# TO-DO ITEM:
Your answer must consist of every line from the data below that includes the word "СВІТШОТ".
***** RECORDS FOR THIS EXERCISE *****
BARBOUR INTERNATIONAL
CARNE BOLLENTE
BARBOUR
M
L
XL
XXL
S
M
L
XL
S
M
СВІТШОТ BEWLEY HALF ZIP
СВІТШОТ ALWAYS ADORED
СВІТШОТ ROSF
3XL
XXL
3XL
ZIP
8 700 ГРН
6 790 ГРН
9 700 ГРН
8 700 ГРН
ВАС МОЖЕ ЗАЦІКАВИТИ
*****
***** RECORDS FOR THIS EXERCISE *****
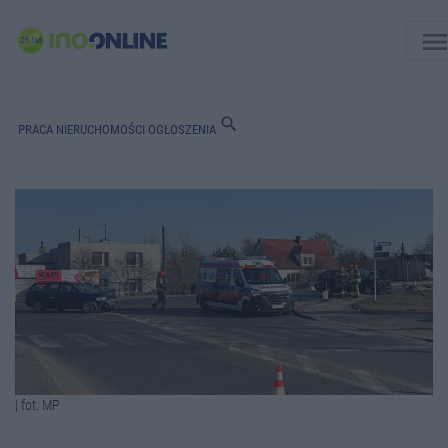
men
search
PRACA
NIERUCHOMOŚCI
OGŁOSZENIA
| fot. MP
*****
# THE ANSWER:
СВІТШОТ BEWLEY HALF ZIP
СВІТШОТ ALWAYS ADORED
СВІТШОТ ROSF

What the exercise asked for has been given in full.